▶ [DIRECTIONS]: Give back exactly the lines of the data below, starting with the line that has "The time chart" and going on through the line that has "(11) | DEC (12) |".
*** INFORMATION PROVIDED ***
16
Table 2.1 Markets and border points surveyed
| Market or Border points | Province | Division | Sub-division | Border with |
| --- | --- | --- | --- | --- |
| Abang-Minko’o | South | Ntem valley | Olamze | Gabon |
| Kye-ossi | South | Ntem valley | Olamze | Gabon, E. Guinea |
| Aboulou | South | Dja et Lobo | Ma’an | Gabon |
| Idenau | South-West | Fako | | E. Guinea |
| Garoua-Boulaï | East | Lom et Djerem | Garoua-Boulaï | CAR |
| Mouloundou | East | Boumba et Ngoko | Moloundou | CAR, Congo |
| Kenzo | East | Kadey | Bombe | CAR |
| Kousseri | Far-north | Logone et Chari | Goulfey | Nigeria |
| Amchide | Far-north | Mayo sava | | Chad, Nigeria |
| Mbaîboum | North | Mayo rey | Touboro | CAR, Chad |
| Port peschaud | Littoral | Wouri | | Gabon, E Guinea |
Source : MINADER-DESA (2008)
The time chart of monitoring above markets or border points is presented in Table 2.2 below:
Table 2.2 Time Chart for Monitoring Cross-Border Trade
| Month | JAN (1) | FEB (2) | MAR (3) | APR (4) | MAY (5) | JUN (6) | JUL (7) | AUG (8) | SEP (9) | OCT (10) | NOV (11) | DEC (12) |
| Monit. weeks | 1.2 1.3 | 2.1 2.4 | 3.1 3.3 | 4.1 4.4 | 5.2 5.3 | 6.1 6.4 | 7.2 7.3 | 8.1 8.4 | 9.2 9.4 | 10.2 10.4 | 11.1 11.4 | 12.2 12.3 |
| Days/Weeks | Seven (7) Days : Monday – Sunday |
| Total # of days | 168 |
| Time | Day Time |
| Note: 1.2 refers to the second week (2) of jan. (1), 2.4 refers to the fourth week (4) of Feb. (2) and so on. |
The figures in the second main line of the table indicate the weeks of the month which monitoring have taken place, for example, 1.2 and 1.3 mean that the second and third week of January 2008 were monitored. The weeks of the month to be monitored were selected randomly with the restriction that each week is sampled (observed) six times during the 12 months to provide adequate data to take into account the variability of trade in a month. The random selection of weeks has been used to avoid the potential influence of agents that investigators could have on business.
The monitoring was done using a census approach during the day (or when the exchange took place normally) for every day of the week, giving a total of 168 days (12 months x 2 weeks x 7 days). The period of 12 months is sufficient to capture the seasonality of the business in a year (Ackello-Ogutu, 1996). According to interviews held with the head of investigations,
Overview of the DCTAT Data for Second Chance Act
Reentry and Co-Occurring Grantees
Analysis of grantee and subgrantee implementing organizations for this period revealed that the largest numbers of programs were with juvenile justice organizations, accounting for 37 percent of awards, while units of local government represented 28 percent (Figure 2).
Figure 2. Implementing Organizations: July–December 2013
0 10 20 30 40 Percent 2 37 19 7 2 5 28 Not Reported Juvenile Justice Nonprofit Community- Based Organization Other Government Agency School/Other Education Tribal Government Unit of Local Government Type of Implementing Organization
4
*** End of INFORMATION PROVIDED ***
▶ [WRITTEN RESPONSE]:
The time chart of monitoring above markets or border points is presented in Table 2.2 below:
Table 2.2 Time Chart for Monitoring Cross-Border Trade
| Month | JAN (1) | FEB (2) | MAR (3) | APR (4) | MAY (5) | JUN (6) | JUL (7) | AUG (8) | SEP (9) | OCT (10) | NOV (11) | DEC (12) |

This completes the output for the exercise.